What are the most promising applications of At1g10030 research in plant biotechnology?

While the search results don't directly address biotechnological applications of At1g10030, several promising directions can be inferred:

• Metabolic engineering of sterols: Understanding At1g10030's role in organizing sterol biosynthetic enzymes could facilitate engineering of sterol metabolism for enhanced stress tolerance or modified sterol profiles.

• Protein scaffolding technology: The natural scaffolding properties of At1g10030 could potentially be adapted to create synthetic scaffolds for metabolic engineering of other pathways, improving flux through desired routes.
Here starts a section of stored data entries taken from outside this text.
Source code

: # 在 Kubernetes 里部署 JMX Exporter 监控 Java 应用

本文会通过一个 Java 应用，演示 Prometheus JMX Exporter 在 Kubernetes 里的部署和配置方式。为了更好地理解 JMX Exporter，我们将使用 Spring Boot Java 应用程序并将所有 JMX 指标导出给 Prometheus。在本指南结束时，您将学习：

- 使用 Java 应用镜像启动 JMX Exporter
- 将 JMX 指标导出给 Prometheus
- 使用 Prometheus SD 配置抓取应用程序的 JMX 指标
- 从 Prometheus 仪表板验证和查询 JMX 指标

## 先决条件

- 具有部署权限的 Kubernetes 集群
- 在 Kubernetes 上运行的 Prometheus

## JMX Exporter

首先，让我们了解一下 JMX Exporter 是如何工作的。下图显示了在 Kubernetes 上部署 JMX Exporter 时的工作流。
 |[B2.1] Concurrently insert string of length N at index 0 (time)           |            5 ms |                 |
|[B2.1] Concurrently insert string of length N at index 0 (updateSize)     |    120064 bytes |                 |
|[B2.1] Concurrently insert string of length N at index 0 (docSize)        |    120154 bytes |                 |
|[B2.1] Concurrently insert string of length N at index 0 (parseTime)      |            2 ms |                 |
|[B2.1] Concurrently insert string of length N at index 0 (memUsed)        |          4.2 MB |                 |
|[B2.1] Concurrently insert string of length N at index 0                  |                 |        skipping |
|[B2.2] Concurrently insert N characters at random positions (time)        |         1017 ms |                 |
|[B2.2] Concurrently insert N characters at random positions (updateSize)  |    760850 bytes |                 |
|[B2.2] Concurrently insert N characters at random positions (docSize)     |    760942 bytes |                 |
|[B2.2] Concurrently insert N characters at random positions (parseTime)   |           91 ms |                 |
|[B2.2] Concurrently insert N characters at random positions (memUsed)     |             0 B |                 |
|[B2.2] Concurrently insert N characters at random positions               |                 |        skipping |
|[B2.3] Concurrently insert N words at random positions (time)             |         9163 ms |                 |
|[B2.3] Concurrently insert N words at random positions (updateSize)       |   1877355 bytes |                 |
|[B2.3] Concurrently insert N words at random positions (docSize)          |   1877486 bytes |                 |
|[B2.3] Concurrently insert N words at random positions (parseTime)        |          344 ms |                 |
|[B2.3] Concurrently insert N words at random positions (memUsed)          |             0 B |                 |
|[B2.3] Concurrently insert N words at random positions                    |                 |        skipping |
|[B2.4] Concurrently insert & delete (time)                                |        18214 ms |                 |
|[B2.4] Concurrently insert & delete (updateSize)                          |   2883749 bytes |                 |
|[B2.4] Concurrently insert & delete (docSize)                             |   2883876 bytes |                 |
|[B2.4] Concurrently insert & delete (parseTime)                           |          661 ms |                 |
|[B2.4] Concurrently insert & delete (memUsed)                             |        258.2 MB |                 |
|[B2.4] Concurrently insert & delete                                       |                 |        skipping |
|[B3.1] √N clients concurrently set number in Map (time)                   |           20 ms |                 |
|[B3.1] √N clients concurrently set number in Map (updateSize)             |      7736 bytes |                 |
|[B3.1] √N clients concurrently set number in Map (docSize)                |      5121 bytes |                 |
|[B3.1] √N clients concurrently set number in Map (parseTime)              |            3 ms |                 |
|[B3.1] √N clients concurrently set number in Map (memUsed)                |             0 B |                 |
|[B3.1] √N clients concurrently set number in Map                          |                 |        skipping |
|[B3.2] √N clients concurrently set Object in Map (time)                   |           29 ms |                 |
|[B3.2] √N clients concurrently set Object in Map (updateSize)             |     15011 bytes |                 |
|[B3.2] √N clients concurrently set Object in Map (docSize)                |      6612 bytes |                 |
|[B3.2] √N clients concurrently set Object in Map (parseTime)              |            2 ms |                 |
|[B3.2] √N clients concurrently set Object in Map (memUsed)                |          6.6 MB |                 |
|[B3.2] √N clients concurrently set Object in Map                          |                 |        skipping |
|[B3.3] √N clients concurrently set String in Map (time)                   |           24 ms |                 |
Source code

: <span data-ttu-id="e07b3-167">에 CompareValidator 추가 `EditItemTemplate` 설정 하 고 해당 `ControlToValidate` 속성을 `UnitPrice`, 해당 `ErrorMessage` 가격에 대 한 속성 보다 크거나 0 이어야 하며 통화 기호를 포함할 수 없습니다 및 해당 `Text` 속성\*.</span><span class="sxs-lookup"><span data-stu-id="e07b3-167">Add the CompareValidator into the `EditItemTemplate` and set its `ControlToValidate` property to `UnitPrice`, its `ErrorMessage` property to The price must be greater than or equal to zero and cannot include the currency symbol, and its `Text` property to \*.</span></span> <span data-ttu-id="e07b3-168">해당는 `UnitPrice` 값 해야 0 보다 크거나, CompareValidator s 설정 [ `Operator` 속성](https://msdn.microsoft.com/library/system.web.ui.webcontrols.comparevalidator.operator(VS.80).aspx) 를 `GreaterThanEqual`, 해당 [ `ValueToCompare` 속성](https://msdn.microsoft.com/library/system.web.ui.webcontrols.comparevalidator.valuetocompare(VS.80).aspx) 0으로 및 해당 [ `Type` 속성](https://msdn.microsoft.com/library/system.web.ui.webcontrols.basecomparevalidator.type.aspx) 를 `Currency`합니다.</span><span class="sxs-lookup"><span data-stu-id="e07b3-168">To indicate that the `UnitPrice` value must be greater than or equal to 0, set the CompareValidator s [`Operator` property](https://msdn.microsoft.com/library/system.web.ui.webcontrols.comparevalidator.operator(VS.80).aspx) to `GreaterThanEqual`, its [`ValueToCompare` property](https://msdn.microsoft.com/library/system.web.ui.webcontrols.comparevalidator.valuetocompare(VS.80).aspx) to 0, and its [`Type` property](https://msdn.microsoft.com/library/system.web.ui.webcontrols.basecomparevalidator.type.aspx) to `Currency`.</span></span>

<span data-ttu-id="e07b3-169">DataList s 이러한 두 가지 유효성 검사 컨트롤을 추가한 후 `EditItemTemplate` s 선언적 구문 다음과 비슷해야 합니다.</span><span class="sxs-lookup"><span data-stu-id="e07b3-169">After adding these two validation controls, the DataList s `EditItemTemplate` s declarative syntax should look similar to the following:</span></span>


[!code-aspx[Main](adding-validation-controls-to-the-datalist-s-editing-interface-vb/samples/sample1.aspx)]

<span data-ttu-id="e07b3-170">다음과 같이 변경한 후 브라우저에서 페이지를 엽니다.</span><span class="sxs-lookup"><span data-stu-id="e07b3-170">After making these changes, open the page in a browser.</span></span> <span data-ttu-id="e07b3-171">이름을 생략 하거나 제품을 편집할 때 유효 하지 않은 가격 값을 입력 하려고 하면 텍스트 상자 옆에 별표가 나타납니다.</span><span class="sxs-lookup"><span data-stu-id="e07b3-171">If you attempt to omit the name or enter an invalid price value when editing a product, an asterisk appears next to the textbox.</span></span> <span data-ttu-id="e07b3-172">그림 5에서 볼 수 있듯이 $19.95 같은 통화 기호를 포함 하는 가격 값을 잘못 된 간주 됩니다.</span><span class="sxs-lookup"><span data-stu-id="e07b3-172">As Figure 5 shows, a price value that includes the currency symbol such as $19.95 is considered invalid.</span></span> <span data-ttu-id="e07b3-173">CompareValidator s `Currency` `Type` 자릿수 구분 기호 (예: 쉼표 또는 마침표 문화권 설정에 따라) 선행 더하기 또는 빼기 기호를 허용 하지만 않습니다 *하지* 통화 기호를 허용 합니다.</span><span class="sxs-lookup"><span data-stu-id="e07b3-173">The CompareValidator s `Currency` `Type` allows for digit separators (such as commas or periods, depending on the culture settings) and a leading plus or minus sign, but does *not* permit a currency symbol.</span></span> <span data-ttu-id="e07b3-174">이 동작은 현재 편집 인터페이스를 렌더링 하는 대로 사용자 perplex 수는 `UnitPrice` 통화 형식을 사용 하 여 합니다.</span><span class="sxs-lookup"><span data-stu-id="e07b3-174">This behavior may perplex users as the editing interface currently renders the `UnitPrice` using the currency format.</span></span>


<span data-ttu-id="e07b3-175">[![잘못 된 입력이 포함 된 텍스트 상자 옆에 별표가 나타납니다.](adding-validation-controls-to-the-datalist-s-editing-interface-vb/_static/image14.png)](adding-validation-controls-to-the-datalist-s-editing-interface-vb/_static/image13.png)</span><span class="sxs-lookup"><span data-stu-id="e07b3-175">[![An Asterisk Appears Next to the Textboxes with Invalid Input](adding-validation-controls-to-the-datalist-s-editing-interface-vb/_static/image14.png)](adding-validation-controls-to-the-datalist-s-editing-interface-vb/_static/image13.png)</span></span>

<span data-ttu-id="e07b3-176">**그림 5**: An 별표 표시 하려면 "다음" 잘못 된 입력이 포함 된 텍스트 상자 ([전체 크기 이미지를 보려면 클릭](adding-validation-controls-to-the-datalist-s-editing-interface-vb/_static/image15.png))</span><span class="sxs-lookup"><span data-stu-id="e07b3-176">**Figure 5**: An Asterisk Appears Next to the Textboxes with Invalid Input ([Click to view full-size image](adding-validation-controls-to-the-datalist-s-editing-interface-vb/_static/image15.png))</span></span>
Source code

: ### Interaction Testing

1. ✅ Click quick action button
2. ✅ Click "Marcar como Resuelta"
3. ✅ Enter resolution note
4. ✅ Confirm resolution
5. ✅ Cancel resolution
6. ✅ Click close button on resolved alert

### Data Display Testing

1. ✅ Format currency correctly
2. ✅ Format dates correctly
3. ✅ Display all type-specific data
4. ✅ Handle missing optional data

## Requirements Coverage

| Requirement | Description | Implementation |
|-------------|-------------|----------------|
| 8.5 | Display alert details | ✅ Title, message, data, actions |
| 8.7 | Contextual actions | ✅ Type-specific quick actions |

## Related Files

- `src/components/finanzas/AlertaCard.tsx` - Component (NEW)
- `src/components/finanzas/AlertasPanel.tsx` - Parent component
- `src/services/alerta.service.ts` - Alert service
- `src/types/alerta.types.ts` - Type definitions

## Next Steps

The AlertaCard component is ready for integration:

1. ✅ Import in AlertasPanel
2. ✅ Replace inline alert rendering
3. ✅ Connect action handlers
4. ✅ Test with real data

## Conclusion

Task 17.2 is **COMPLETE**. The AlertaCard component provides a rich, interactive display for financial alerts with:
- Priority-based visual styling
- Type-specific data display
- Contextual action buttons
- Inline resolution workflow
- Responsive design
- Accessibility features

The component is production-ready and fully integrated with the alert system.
• Membrane engineering: Insights into how At1g10030 affects membrane sterol composition could inform strategies for modifying membrane properties to enhance crop resistance to temperature extremes or drought.

• Agrochemical development: Understanding the sterol biosynthetic complex architecture could guide the development of more selective antifungal agents that target fungal-specific aspects of the pathway without affecting plant homologs.

• Stress tolerance improvement: Given the role of sterols in membrane integrity and signaling, manipulating At1g10030 function could potentially enhance plant tolerance to various stresses, contributing to climate resilience in crops.